> _ТЕКСТ ДЛЯ АНАЛИЗА_:
+ + +

39 Такой вывод требует нового обоснования развития городского пространства Ольвии. С начала VI в. до н.э., наряду с Западным теменосом, значительная по размерам территория верхнего плато была зарезервирована для устройства общественного центра, агоры. При последовавшей позднее разбивке регулярного плана агора заняла территорию не менее 12 кварталов, площадью около 1,3 га. Поэтому к функциям ольвийской агоры в раннее время необходимо вернуться еще раз. Прежде всего ее расположение в центре Ольвии вполне соответствует идее функционального зонирования городской территории, заложенной в градостроительную концепцию архаической эпохи53. Это значит, что и функциональное назначение этой территории в Ольвии должно было быть близким.
53. Martin 1956, 30–33; 1983, 9–10; 1987, 89–117; Kolb 1984, 104–105.

+ + +

Продолжите текст об агоре Ольвии, начиная сразу после его последнего предложения.

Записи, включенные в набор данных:
+ + +

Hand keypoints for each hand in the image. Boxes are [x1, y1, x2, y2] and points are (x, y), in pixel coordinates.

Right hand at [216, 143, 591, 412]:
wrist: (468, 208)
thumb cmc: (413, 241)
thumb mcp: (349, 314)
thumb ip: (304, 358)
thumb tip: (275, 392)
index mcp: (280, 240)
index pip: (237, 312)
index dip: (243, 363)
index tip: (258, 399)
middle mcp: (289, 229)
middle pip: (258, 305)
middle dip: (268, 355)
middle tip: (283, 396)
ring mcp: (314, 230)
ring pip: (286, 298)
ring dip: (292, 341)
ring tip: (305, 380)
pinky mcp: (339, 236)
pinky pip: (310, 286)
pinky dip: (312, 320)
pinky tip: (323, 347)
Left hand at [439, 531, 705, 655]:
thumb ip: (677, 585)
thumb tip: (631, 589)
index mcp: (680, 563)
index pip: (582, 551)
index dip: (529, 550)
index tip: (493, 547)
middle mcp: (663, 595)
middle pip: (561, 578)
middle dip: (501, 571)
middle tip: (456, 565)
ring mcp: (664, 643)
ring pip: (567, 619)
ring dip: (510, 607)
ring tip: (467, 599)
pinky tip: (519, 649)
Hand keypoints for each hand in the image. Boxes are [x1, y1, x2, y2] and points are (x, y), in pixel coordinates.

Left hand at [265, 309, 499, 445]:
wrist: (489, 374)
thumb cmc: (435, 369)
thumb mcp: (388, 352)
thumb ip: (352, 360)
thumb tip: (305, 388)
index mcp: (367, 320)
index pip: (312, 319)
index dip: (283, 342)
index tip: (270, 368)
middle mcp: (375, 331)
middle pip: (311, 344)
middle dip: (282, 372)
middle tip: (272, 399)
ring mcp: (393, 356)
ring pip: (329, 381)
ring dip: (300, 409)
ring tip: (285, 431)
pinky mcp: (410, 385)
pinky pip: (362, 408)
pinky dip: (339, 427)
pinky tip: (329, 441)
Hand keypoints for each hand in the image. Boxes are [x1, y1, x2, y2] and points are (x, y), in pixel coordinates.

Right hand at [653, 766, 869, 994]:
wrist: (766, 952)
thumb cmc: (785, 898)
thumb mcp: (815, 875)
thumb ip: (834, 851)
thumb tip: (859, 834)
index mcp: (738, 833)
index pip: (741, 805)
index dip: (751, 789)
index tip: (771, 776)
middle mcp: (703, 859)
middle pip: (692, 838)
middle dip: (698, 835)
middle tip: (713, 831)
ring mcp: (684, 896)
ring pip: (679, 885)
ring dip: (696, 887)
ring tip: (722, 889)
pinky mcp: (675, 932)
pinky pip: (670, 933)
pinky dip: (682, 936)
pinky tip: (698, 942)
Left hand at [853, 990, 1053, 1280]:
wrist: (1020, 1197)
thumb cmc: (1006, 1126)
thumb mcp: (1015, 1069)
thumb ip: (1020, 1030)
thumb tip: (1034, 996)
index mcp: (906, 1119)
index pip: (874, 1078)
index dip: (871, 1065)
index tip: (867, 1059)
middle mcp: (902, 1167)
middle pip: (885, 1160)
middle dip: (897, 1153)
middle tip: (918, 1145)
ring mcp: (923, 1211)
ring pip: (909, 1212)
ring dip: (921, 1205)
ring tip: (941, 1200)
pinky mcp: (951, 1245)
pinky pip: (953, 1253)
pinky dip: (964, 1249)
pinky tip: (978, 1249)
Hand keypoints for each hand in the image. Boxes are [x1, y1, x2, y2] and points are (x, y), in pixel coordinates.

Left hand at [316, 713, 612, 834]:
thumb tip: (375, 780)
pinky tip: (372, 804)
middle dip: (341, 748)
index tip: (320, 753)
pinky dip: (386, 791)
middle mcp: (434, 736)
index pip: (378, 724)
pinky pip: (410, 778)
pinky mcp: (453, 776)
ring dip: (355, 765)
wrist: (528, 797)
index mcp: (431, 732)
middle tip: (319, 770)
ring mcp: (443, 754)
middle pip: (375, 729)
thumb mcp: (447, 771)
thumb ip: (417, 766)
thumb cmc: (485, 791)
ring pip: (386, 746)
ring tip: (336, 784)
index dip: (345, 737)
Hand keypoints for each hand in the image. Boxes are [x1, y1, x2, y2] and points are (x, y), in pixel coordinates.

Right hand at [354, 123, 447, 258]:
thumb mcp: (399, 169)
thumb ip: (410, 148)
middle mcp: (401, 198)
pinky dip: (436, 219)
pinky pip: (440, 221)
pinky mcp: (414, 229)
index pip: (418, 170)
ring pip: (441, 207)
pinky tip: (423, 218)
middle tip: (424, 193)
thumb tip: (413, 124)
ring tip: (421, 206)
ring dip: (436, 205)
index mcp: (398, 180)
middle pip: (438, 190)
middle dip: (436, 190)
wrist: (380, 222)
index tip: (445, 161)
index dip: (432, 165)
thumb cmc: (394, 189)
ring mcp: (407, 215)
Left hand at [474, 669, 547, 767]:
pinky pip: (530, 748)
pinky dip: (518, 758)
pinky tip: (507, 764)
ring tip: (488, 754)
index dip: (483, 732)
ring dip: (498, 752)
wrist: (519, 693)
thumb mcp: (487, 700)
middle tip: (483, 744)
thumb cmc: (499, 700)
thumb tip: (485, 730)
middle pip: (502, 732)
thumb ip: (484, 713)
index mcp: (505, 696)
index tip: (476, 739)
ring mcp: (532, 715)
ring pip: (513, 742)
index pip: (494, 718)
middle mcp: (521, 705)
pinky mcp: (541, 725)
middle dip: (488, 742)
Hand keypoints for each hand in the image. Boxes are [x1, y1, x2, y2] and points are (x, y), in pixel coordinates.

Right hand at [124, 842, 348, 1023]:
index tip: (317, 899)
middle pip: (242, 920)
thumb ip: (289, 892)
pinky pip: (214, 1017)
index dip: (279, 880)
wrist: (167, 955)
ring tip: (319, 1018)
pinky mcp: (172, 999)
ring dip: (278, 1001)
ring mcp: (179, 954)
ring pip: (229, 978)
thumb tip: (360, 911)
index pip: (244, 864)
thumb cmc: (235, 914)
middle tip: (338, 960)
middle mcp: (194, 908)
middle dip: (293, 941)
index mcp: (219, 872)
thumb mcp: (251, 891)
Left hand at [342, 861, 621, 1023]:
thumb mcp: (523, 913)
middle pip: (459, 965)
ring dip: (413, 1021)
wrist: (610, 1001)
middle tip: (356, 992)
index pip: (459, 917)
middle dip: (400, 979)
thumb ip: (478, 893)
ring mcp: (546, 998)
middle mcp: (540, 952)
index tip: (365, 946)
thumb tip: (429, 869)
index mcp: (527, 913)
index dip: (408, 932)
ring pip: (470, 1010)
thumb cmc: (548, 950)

+ + +

> _ОТВЕТ К ЗАДАНИЮ_:
40 Представляется, что поиски исходного варианта регулярного плана, реализованного в Ольвии, ведут к так называемым «полосатым городам» (Streifenstädte по В. Хофнеру – Э.-Л. Шванднеру), основанным в Южной Италии и Сицилии в процессе Великой греческой колонизации54. Типовой образец градостроительного плана состоял в наличии одной или нескольких (в зависимости от размера селитебной зоны) прямых планировочных осей или продольных улиц, пересекавшихся с такими же поперечными, в месте их пересечения был образован один или несколько градостроительных узлов или городских общественных центров – агора и теменос(-ы); остальная территория была занята жилыми зонами, разделенными поперечными улицами на стандартные по ширине полосы кварталов, длина которых могла достигать 100 и более футов55. Гениальность изобретения такого градостроительного плана заключалась в его основной концепции – простоте и универсальности, что нашло отражение в повсеместном распространении и быстрой практической реализации.
54. Hoepfner, Schwandner 1994, 1–9; Hoepfner 1999, 150–155.

55. В Черноморском регионе план города с регулярными полосами кварталов подозревается пока только для Гераклеи Понтийской (Hoepfner, Schwandner 1994, 12, Abb. 7).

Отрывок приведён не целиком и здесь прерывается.